Das alte, im Kern aus dem 18. Jahrhundert stammende Gebäude, wird noch heute als "Kontor" bezeichnet. Es war bis Ende des 19. Jahrhunderts Wohnhaus der Familie J.H. Gempt, die hier zunächst eine Zichorien- und Pumpernickelfabrik betrieb und ab 1856 erst Hanf- und später Drahtseile herstellte. Hier war neben der Verwaltung in einem Anbau der Pförtner untergebracht. Die Arbeiter passierten hier die Stechuhr zum Werksgelände. In den Jahren 1896 und 1897 erhielt das "Kontor" seine spätklassizistische Fassade. Es ist nicht nur ein Beispiel städtischen Wohnens auf dem Lande, sondern auch Keimzelle eines aus bescheidenen Anfängen entstandenen Großunternehmens, welches den Ruf Lengerichs als Industriestandort mitbegründet hat. Heute befindet sich dort ein Geschäftshaus mit Antiquitäten, Wohn- und Dekorationsartikeln sowie Wein und Kaffee. 

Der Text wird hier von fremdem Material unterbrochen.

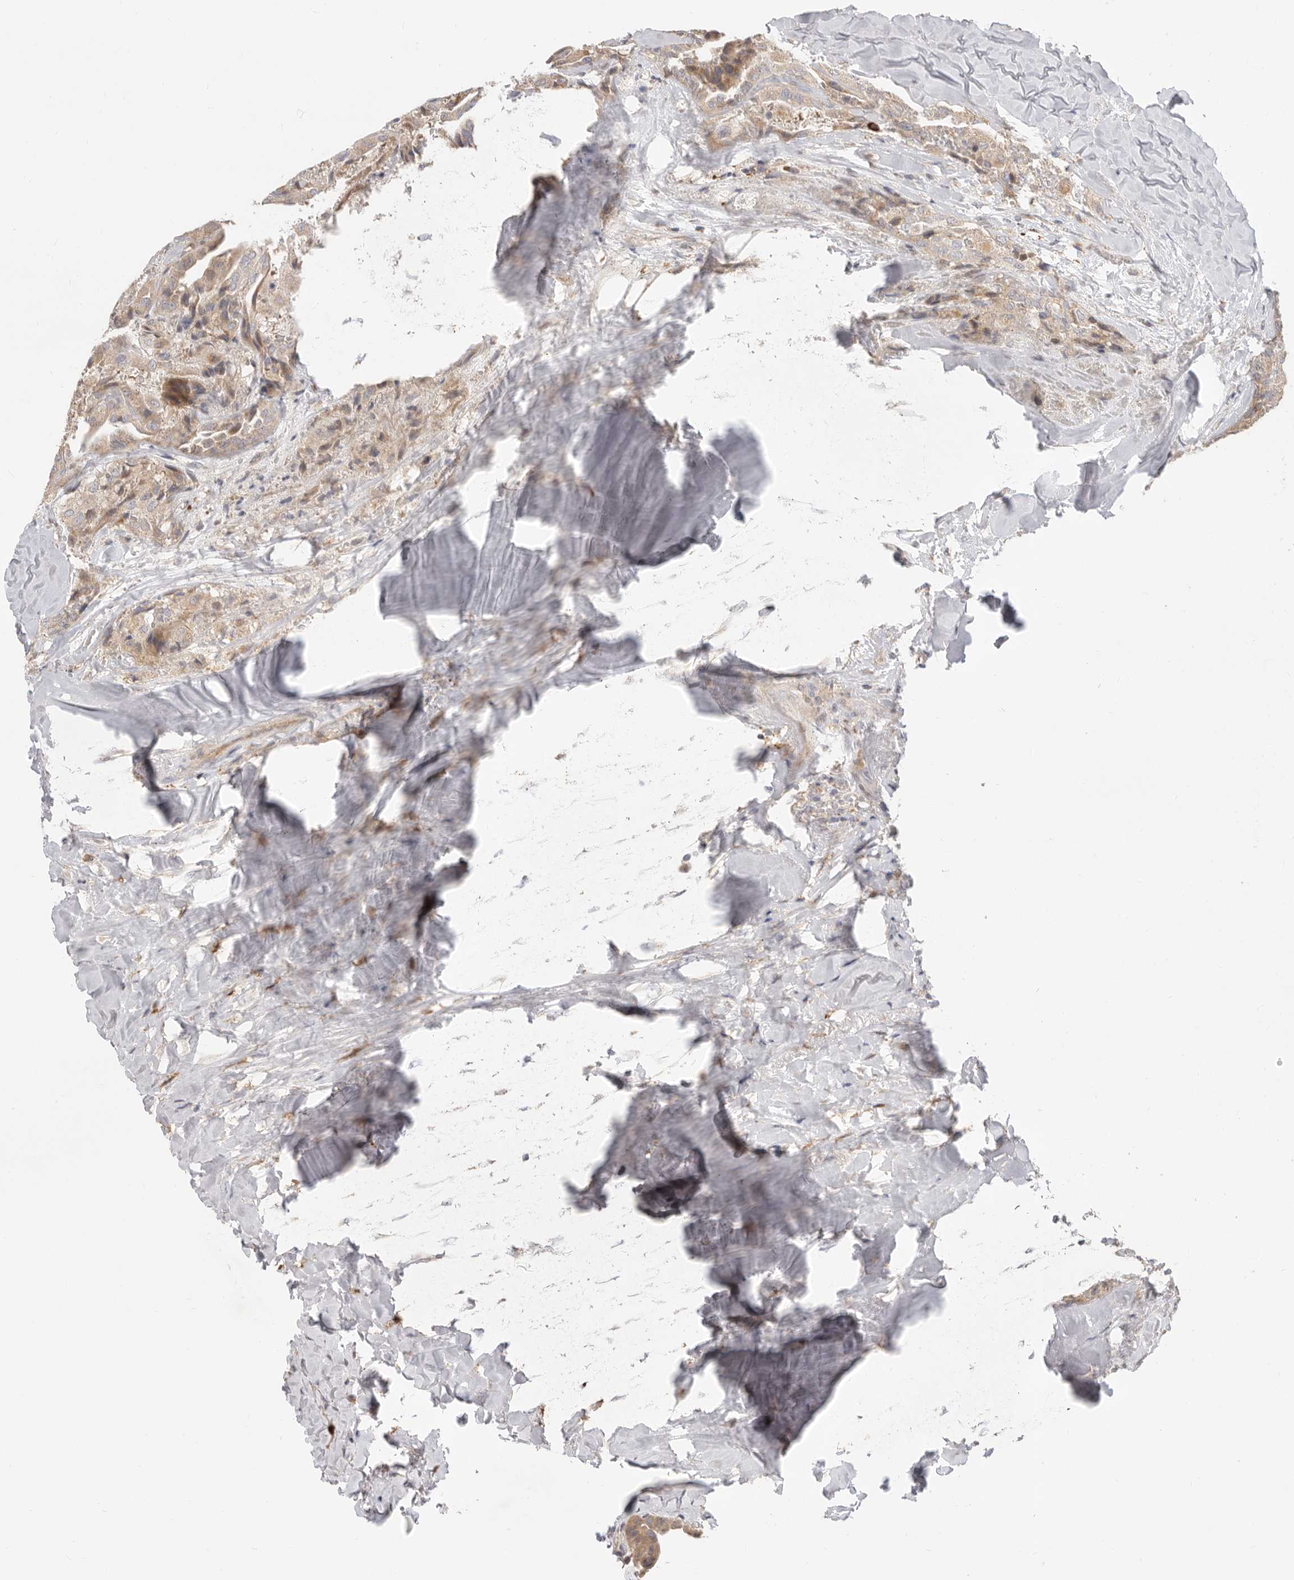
{"staining": {"intensity": "moderate", "quantity": "25%-75%", "location": "cytoplasmic/membranous"}, "tissue": "thyroid cancer", "cell_type": "Tumor cells", "image_type": "cancer", "snomed": [{"axis": "morphology", "description": "Papillary adenocarcinoma, NOS"}, {"axis": "topography", "description": "Thyroid gland"}], "caption": "High-power microscopy captured an immunohistochemistry (IHC) micrograph of thyroid cancer (papillary adenocarcinoma), revealing moderate cytoplasmic/membranous positivity in about 25%-75% of tumor cells. (Stains: DAB in brown, nuclei in blue, Microscopy: brightfield microscopy at high magnification).", "gene": "USH1C", "patient": {"sex": "male", "age": 77}}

Gempt-Halle und Schornstein

Am Rande der Innenstadt, jedoch immer noch zentral, liegt das Gebäude der ehemaligen Drahtseilerei J.H. Gempt. Seit 2004 Veranstaltungsort für Stadt und Region war der Komplex der Gempt-Halle ursprünglich Bestandteil des Drahtseilwerkes. Diese 1856 gegründete Firma erlebte als kriegswichtiger Betrieb während des 1. Weltkrieges einen rasanten Aufstieg, der zu einer Kapazitätserweiterung des Werkes um ein vielfaches führte und so das Gelände um die „Gempt Halle“ entstand. Teil des firmeninternen Ausbauprozesses zur Verbesserung von Quantität und Qualität der Produkte ist die so genannte Gempt-Halle, die aus einem Komplex von drei Hallen besteht. Die heutige Gempthalle diente damals als Glühofenhalle. In diesen Öfen wurde Rohdraht zum Glühen gebracht und anschließend in einem Wasserbad gehärtet. Alle drei Schiffe des Gebäudes wurden in der damals modernen Stahlbetonskelettbauweise errichtet.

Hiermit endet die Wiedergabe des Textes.